[READINESS] Add new feature to check the service readiness
Add new option to check, whether a service is ready to be used.
The function will find the selected pods used for the service,
then checks the status of the Deployment/STS/Daemonset, which
starts the pod.
Additionally update to the latest image and kubernetes lib
versions
Issue-ID: OOM-3280
Change-Id: Icee03934f4ba6c7f472d7994b86871769a6b1eba
Signed-off-by: Andreas Geissler <andreas-geissler@telekom.de>
diff --git a/Dockerfile b/Dockerfile
index 721a816..79b2e42 100644
--- a/Dockerfile
+++ b/Dockerfile
@@ -1,4 +1,4 @@
-FROM nexus3.onap.org:10001/onap/integration-python:7.0.0
+FROM nexus3.onap.org:10001/onap/integration-python:12.0.0
ENV CERT="/var/run/secrets/kubernetes.io/serviceaccount/ca.crt"
ENV TOKEN="/var/run/secrets/kubernetes.io/serviceaccount/token"
diff --git a/ready.py b/ready.py
index e05c9e4..f71b958 100755
--- a/ready.py
+++ b/ready.py
@@ -36,8 +36,7 @@
from kubernetes import client, config
from kubernetes.client.rest import ApiException
-# extract ns from env variable
-namespace = os.environ['NAMESPACE']
+namespace = ""
# setup logging
log = logging.getLogger(__name__)
@@ -66,7 +65,7 @@
True if job is complete, false otherwise
"""
complete = False
- log.info("Checking if %s is complete", job_name)

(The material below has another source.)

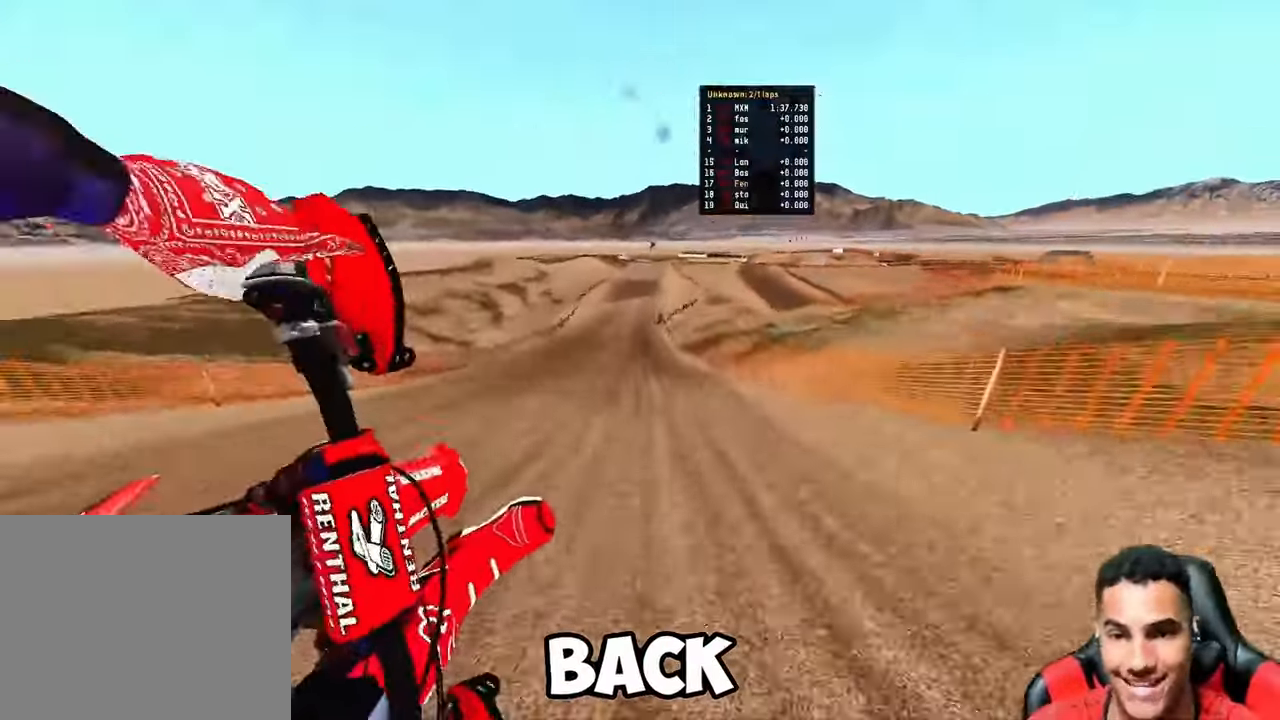
Gameplay with a controller (PlayStation layout); each line is a JSON object with the inputs held at the frame after it (dt_ms = milliseconds from this image to that frame). "button_events" lists button changes between this image and that frame as [ms after this image, input, new state], when the widget could be followed in between (sticks are given only as held states).
{"dt_ms": 1000, "buttons": ["R2"], "left_stick": "center", "right_stick": "up-left"}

+ log.info("Checking if job %s is complete", job_name)
try:
response = batchV1Api.read_namespaced_job_status(job_name, namespace)

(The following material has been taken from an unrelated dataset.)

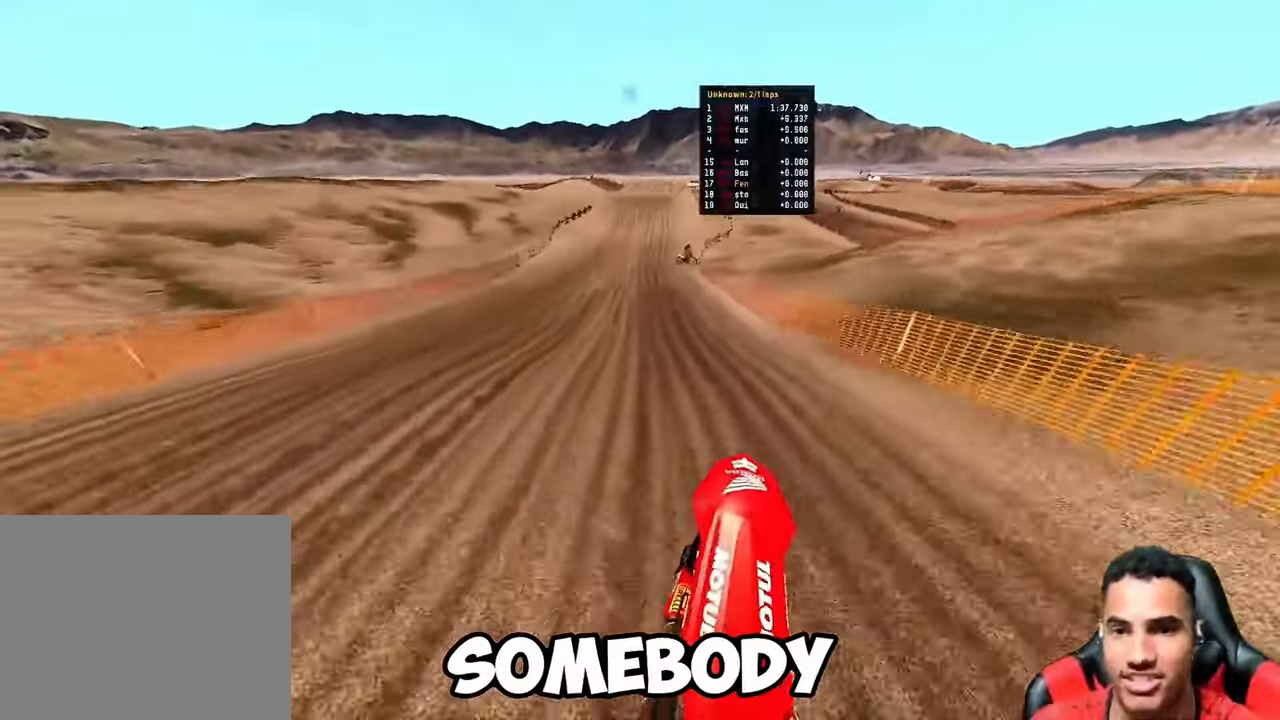
{"dt_ms": 500, "buttons": ["R2"], "left_stick": "up-right", "right_stick": "down-left", "button_events": []}
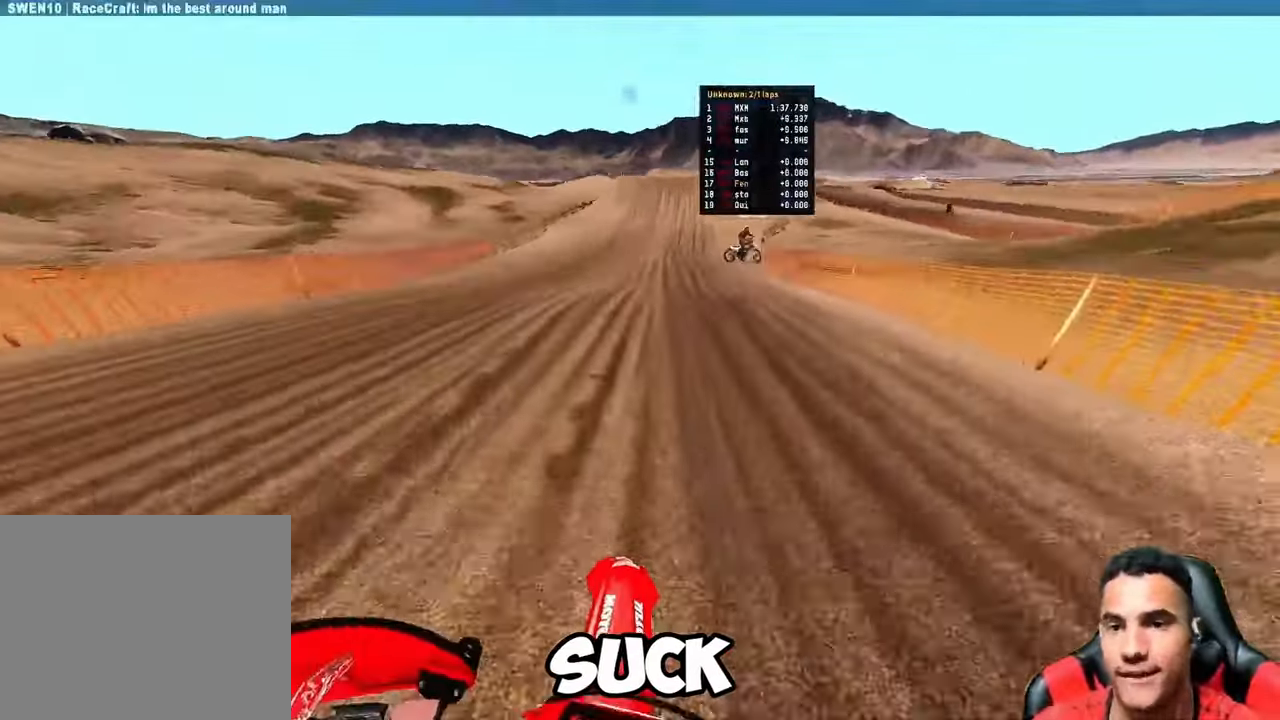
{"dt_ms": 500, "buttons": ["R2"], "left_stick": "up", "right_stick": "down-left", "button_events": []}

if response.status.succeeded == 1:
@@ -184,7 +183,7 @@
True if container is ready, false otherwise
"""
ready = False
- log.info("Checking if %s is ready", container_name)

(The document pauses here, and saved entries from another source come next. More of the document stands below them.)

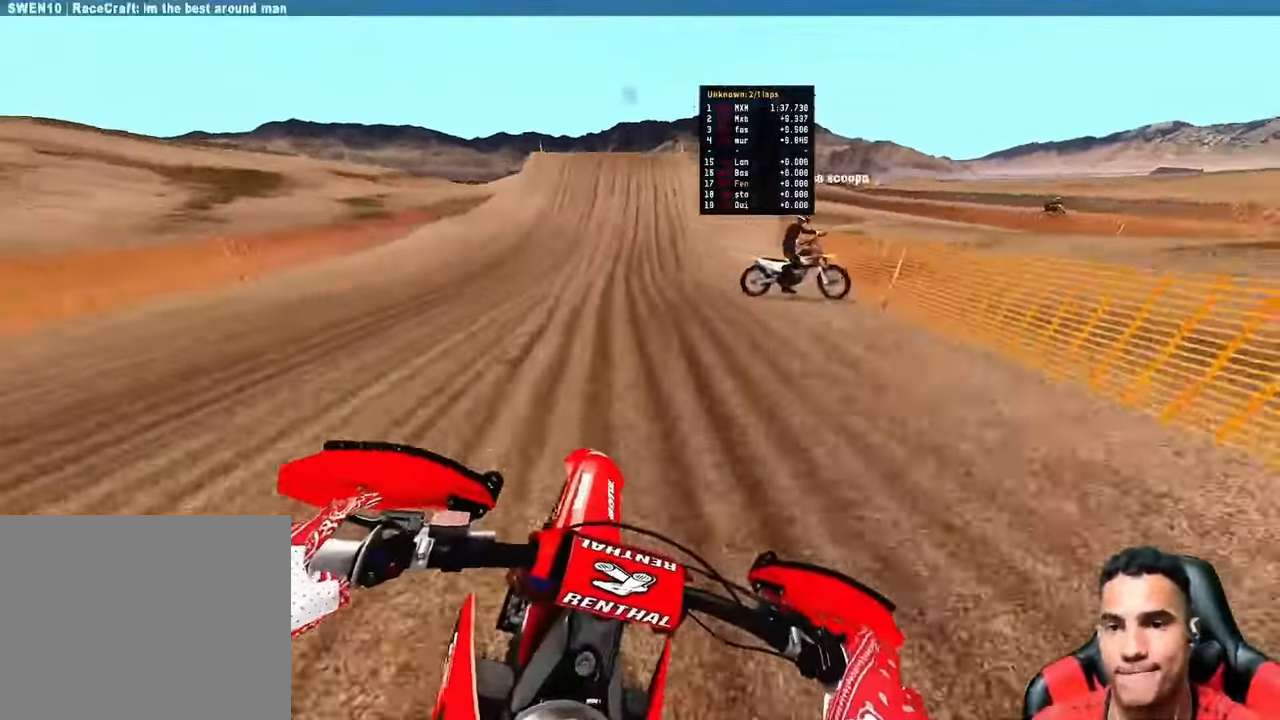
{"dt_ms": 1000, "buttons": ["R3"], "left_stick": "left", "right_stick": "down", "button_events": [[650, "R2", "up"], [750, "R2", "down"], [883, "R2", "up"], [900, "R3", "down"]]}
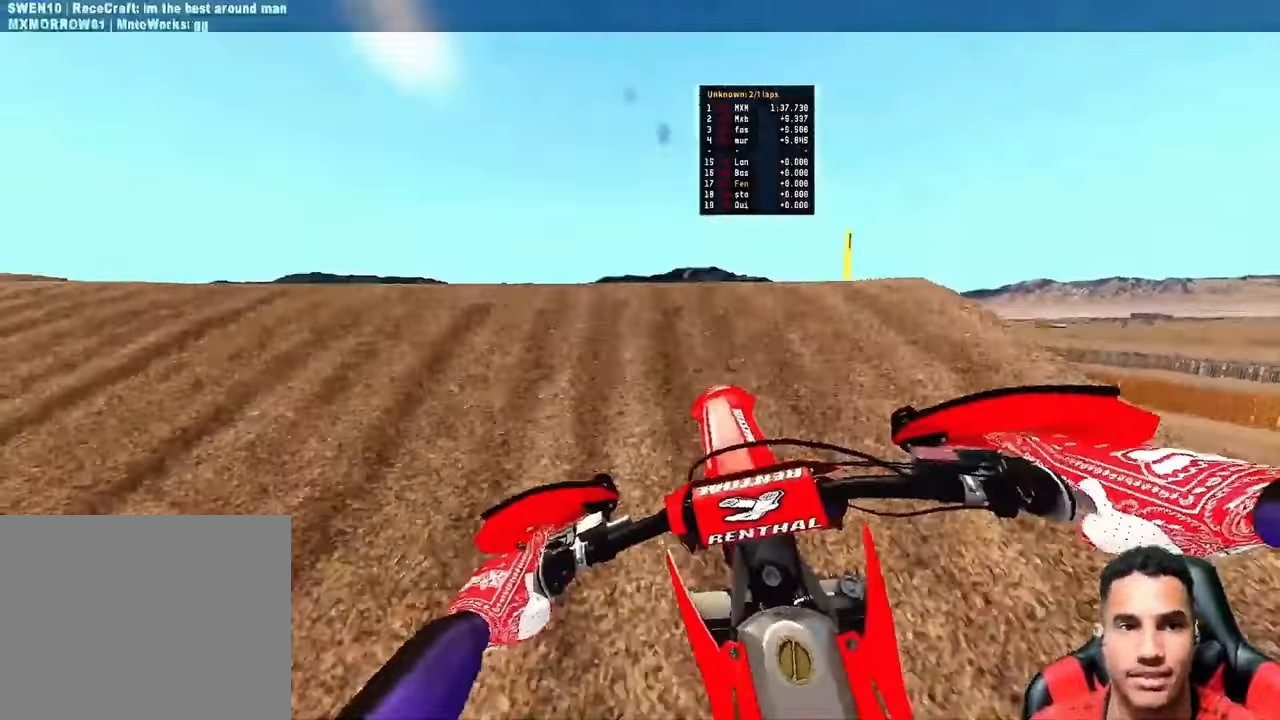
{"dt_ms": 1000, "buttons": [], "left_stick": "up-right", "right_stick": "up"}
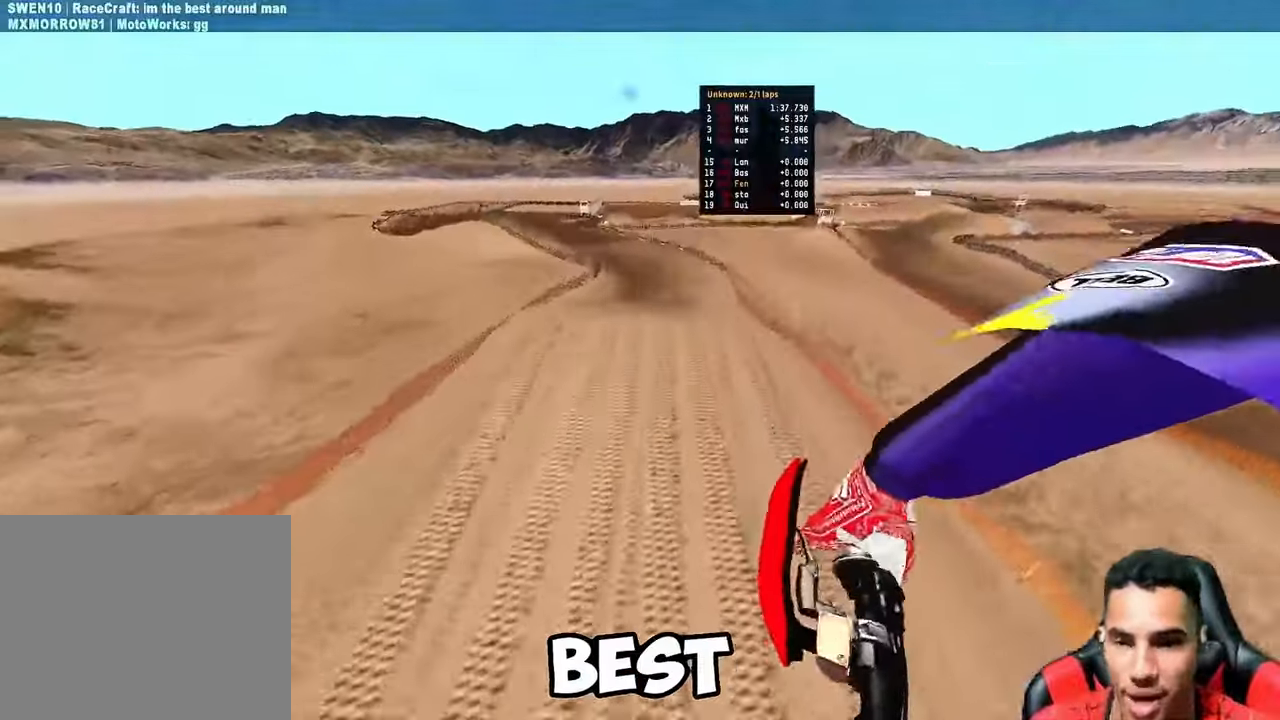
{"dt_ms": 500, "buttons": ["R2", "L3"], "left_stick": "center", "right_stick": "up", "button_events": [[217, "R3", "down"], [350, "R3", "up"], [450, "R2", "down"], [483, "L3", "down"]]}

+ log.info("Checking if container %s is ready", container_name)
try:
response = coreV1Api.list_namespaced_pod(namespace=namespace,
watch=False)
@@ -210,6 +209,57 @@
log.error("Exception when calling list_namespaced_pod: %s\n", exc)
return ready
+def is_service_ready(service_name):
+ """
+ Check if a service is ready.
+
+ The service is ready, if the selected pod is finally deployed.
+ It means the parent (Deployment, StatefulSet, DaemonSet) is
+ running with the right number of replicas
+
+ Args:
+ service_name (str): the name of the service.
+
+ Returns:
+ True if service is ready, false otherwise
+ """
+ ready = False
+ log.info("Checking if service %s is ready", service_name)
+ try:
+ services = coreV1Api.list_namespaced_service(namespace=namespace,
+ watch=False)
+ for svc in services.items:
+ if (svc.metadata.name.startswith(service_name)):
+ if svc.spec.selector:
+ # convert the selector dictionary into a string selector
+ # for example: {"app":"redis"} => "app=redis"
+ selector = ''
+ for k,v in svc.spec.selector.items():
+ selector += k + '=' + v + ','
+ selector = selector[:-1]
+ log.info("Selector %s", selector)
+ # Get the pods that match the selector
+ pods = coreV1Api.list_namespaced_pod(namespace=namespace,
+ label_selector=selector,
+ watch=False)
+ for item in pods.items:
+ name = read_name(item)
+ log.info("Found pod %s selected by service %s", name, service_name)
+ if item.metadata.owner_references[0].kind == "StatefulSet":
+ ready = wait_for_statefulset_complete(name)
+ elif item.metadata.owner_references[0].kind == "ReplicaSet":
+ deployment_name = get_deployment_name(name)
+ ready = wait_for_deployment_complete(deployment_name)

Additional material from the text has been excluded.